Directions: Render all the entries below as a Markdown table with the columns "Row" and "Entry", one numbered row per line, omitting blank lines.

Data:
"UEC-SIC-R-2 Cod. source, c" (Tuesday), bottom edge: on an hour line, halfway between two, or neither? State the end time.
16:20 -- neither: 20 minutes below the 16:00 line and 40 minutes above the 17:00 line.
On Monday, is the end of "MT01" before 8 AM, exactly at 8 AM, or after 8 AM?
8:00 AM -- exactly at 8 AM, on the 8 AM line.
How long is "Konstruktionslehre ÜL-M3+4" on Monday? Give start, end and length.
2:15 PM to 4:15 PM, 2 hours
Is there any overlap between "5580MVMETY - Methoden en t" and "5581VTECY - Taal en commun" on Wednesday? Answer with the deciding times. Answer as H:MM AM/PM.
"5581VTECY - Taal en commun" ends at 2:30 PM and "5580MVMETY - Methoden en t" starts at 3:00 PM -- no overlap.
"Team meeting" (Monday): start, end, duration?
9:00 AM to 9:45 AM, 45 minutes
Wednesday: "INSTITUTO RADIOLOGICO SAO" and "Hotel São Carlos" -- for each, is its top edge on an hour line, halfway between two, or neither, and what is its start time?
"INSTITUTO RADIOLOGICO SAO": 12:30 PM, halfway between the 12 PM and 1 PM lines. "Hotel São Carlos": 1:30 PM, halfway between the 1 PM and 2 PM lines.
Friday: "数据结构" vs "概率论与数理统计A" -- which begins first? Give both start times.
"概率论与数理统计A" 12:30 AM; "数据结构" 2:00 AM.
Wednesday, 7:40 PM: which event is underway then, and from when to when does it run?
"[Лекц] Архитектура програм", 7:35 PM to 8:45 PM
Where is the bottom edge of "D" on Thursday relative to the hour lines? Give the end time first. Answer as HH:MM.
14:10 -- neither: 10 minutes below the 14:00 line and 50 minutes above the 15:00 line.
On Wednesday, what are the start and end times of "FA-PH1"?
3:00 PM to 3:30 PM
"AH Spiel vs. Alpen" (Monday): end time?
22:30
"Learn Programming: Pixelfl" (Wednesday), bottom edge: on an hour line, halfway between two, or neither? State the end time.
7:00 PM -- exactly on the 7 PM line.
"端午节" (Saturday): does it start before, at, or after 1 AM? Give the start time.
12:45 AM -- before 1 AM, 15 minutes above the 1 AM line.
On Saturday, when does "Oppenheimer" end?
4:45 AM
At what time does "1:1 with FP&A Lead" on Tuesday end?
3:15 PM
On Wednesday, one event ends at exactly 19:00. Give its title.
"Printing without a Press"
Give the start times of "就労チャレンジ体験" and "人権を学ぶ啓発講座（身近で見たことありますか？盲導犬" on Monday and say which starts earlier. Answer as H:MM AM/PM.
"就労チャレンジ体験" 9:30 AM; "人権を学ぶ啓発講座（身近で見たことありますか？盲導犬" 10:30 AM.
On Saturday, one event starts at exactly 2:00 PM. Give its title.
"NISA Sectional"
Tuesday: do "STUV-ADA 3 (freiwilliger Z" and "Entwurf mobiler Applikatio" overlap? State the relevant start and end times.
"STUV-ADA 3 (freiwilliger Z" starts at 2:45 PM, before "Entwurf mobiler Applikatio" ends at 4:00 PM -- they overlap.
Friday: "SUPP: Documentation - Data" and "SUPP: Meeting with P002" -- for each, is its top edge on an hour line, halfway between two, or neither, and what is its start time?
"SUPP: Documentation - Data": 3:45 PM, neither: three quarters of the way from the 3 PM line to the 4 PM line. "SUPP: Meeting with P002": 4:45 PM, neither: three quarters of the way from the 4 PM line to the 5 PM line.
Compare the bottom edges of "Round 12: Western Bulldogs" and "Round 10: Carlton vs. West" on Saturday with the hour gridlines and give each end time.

Completed exercise:
| Row | Entry |
|---|---|
| 1 | "UEC-SIC-R-2 Cod. source, c" (Tuesday), bottom edge: on an hour line, halfway between two, or neither? State the end time. |
| 2 | 16:20 -- neither: 20 minutes below the 16:00 line and 40 minutes above the 17:00 line. |
| 3 | On Monday, is the end of "MT01" before 8 AM, exactly at 8 AM, or after 8 AM? |
| 4 | 8:00 AM -- exactly at 8 AM, on the 8 AM line. |
| 5 | How long is "Konstruktionslehre ÜL-M3+4" on Monday? Give start, end and length. |
| 6 | 2:15 PM to 4:15 PM, 2 hours |
| 7 | Is there any overlap between "5580MVMETY - Methoden en t" and "5581VTECY - Taal en commun" on Wednesday? Answer with the deciding times. Answer as H:MM AM/PM. |
| 8 | "5581VTECY - Taal en commun" ends at 2:30 PM and "5580MVMETY - Methoden en t" starts at 3:00 PM -- no overlap. |
| 9 | "Team meeting" (Monday): start, end, duration? |
| 10 | 9:00 AM to 9:45 AM, 45 minutes |
| 11 | Wednesday: "INSTITUTO RADIOLOGICO SAO" and "Hotel São Carlos" -- for each, is its top edge on an hour line, halfway between two, or neither, and what is its start time? |
| 12 | "INSTITUTO RADIOLOGICO SAO": 12:30 PM, halfway between the 12 PM and 1 PM lines. "Hotel São Carlos": 1:30 PM, halfway between the 1 PM and 2 PM lines. |
| 13 | Friday: "数据结构" vs "概率论与数理统计A" -- which begins first? Give both start times. |
| 14 | "概率论与数理统计A" 12:30 AM; "数据结构" 2:00 AM. |
| 15 | Wednesday, 7:40 PM: which event is underway then, and from when to when does it run? |
| 16 | "[Лекц] Архитектура програм", 7:35 PM to 8:45 PM |
| 17 | Where is the bottom edge of "D" on Thursday relative to the hour lines? Give the end time first. Answer as HH:MM. |
| 18 | 14:10 -- neither: 10 minutes below the 14:00 line and 50 minutes above the 15:00 line. |
| 19 | On Wednesday, what are the start and end times of "FA-PH1"? |
| 20 | 3:00 PM to 3:30 PM |
| 21 | "AH Spiel vs. Alpen" (Monday): end time? |
| 22 | 22:30 |
| 23 | "Learn Programming: Pixelfl" (Wednesday), bottom edge: on an hour line, halfway between two, or neither? State the end time. |
| 24 | 7:00 PM -- exactly on the 7 PM line. |
| 25 | "端午节" (Saturday): does it start before, at, or after 1 AM? Give the start time. |
| 26 | 12:45 AM -- before 1 AM, 15 minutes above the 1 AM line. |
| 27 | On Saturday, when does "Oppenheimer" end? |
| 28 | 4:45 AM |
| 29 | At what time does "1:1 with FP&A Lead" on Tuesday end? |
| 30 | 3:15 PM |
| 31 | On Wednesday, one event ends at exactly 19:00. Give its title. |
| 32 | "Printing without a Press" |
| 33 | Give the start times of "就労チャレンジ体験" and "人権を学ぶ啓発講座（身近で見たことありますか？盲導犬" on Monday and say which starts earlier. Answer as H:MM AM/PM. |
| 34 | "就労チャレンジ体験" 9:30 AM; "人権を学ぶ啓発講座（身近で見たことありますか？盲導犬" 10:30 AM. |
| 35 | On Saturday, one event starts at exactly 2:00 PM. Give its title. |
| 36 | "NISA Sectional" |
| 37 | Tuesday: do "STUV-ADA 3 (freiwilliger Z" and "Entwurf mobiler Applikatio" overlap? State the relevant start and end times. |
| 38 | "STUV-ADA 3 (freiwilliger Z" starts at 2:45 PM, before "Entwurf mobiler Applikatio" ends at 4:00 PM -- they overlap. |
| 39 | Friday: "SUPP: Documentation - Data" and "SUPP: Meeting with P002" -- for each, is its top edge on an hour line, halfway between two, or neither, and what is its start time? |
| 40 | "SUPP: Documentation - Data": 3:45 PM, neither: three quarters of the way from the 3 PM line to the 4 PM line. "SUPP: Meeting with P002": 4:45 PM, neither: three quarters of the way from the 4 PM line to the 5 PM line. |
| 41 | Compare the bottom edges of "Round 12: Western Bulldogs" and "Round 10: Carlton vs. West" on Saturday with the hour gridlines and give each end time. |